● **SELECTED EXTRACT**
^^^^

# three amigos costume help



## icyuod2 (Oct 27, 2009)

Black tacky suit (used clothing store) If you get lucky ya might find a tacky old tux.
Somberro-spray paint black
Red cumberband and hanky (for the neck)
To finish it off, find a couple doily type patterns online. Print them and poke holes along the pattern.
Place on the clothing and use chalk or baby powder to transfer the image to your clothing through the holes.
Remove pattern. You wanna purchase silver puffy paint for fabric. Use it to follow the chalk pattern on the clothing. Apply it directly out of the bottle just like those henna tatoos. (you can probably use henna patterns)

Btw are you going as one amigo or all 3 (2 on poles that move when you move)


----------



## GoTTi (Oct 9, 2010)

i am going with 2 other fellas. group costume


----------



## Killed by Death (Sep 29, 2008)

^^^^

● **REQUEST A**
In the records, starting with the line with "order: Hymenoptera" and going on through the line with "family: Cicadellidae", swap "family" for "group" and write those lines out again with nothing else changed. Leave the picture lines out.
The thread and the records come from different, unrelated sources.

^^^^

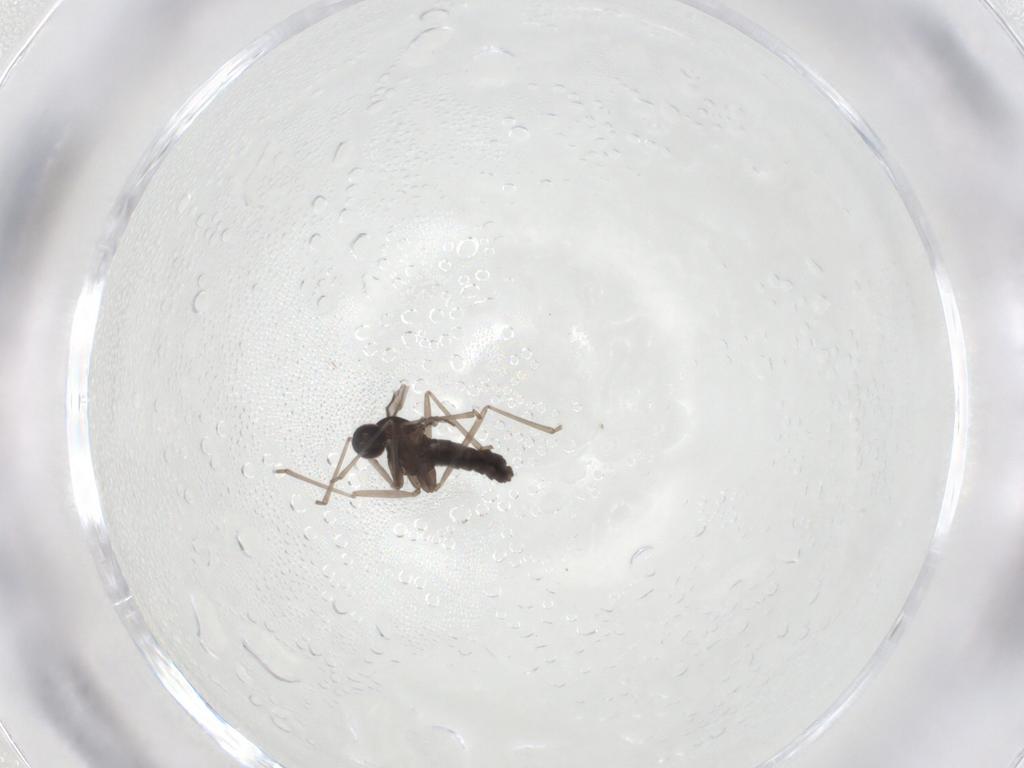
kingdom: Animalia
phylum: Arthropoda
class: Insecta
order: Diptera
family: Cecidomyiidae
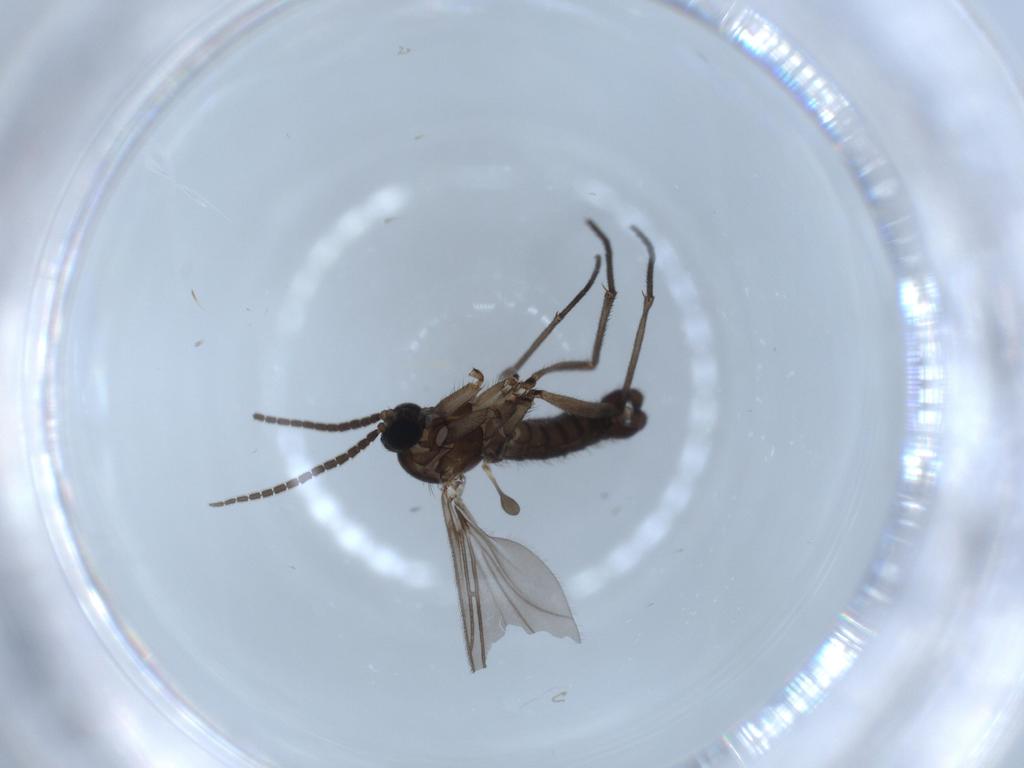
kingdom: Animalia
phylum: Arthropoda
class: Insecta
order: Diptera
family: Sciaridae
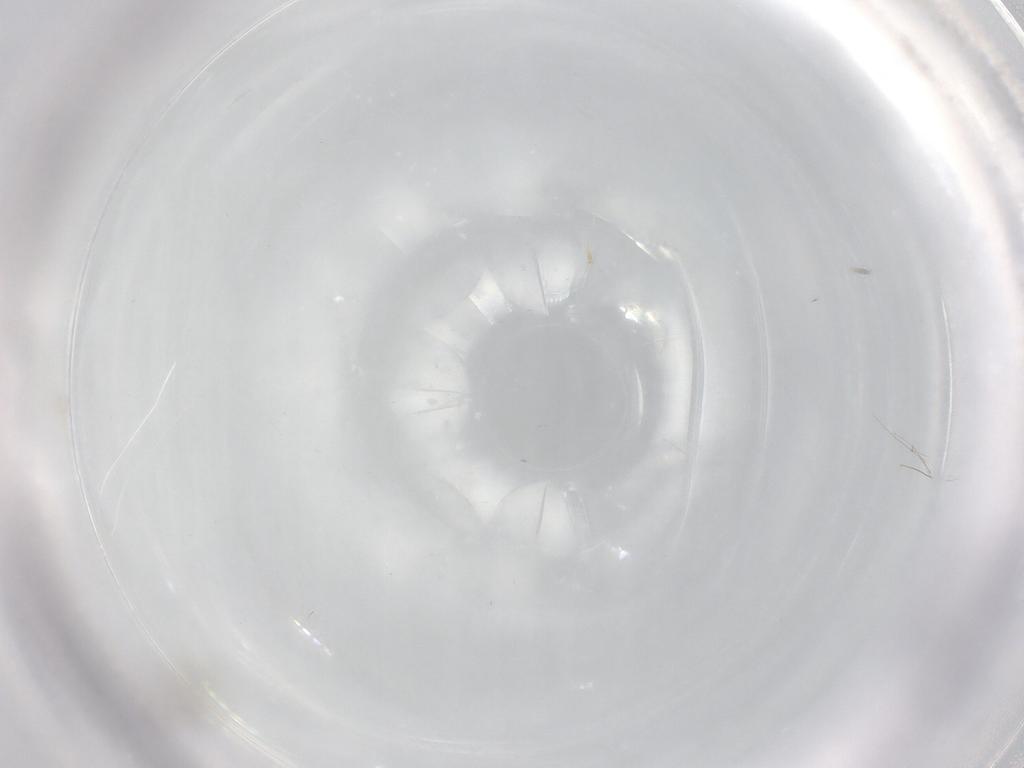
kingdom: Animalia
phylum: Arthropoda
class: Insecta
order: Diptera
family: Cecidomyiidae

^^^^

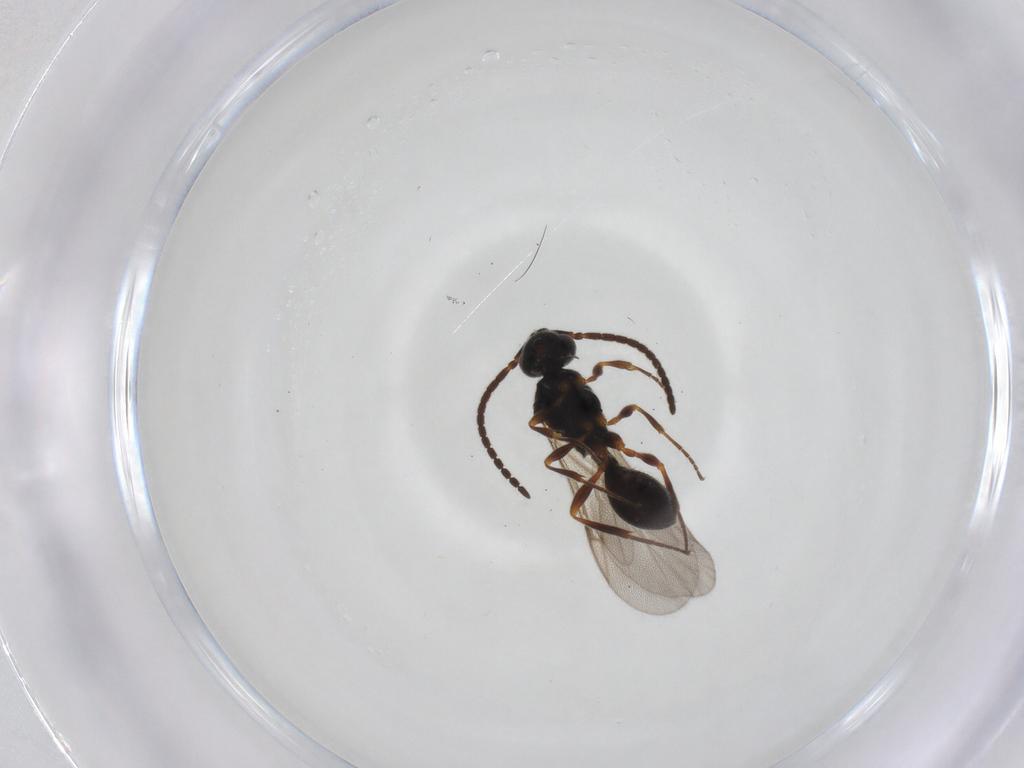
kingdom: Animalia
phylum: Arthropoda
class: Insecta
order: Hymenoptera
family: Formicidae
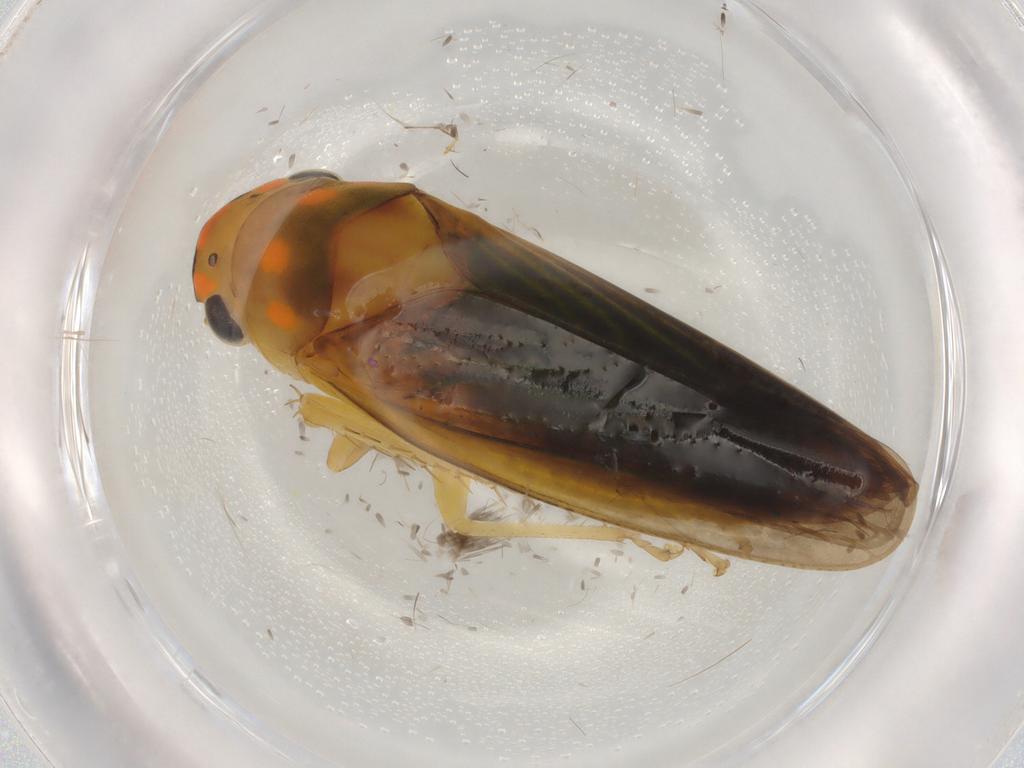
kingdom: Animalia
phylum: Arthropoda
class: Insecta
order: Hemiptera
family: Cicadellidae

^^^^

● **REQUEST B**
Pick up the forum thread on the Three Amigos costume from the point where it stops.

● **EXPECTED OUTPUT A**
order: Hymenoptera
group: Formicidae
kingdom: Animalia
phylum: Arthropoda
class: Insecta
order: Hemiptera
group: Cicadellidae

● **EXPECTED OUTPUT B**
A three amigos costume is the coolest thing I've heard in a while. GREAT idea!
Would you say I have a plethora of pinatas?


----------



## CycloneJack (Jun 30, 2011)

I bet Michaels-Hobby Lobby has some sort of fabric trim that looks similar to that sparkling silver trim all over the amigos costume. That with some fabric glue or hot glue and your good to go! Dont forget the red sash!


----------



## DeathDealer (Jun 18, 2004)

I don't know how expensive or detailed you want to get, but this thread might help.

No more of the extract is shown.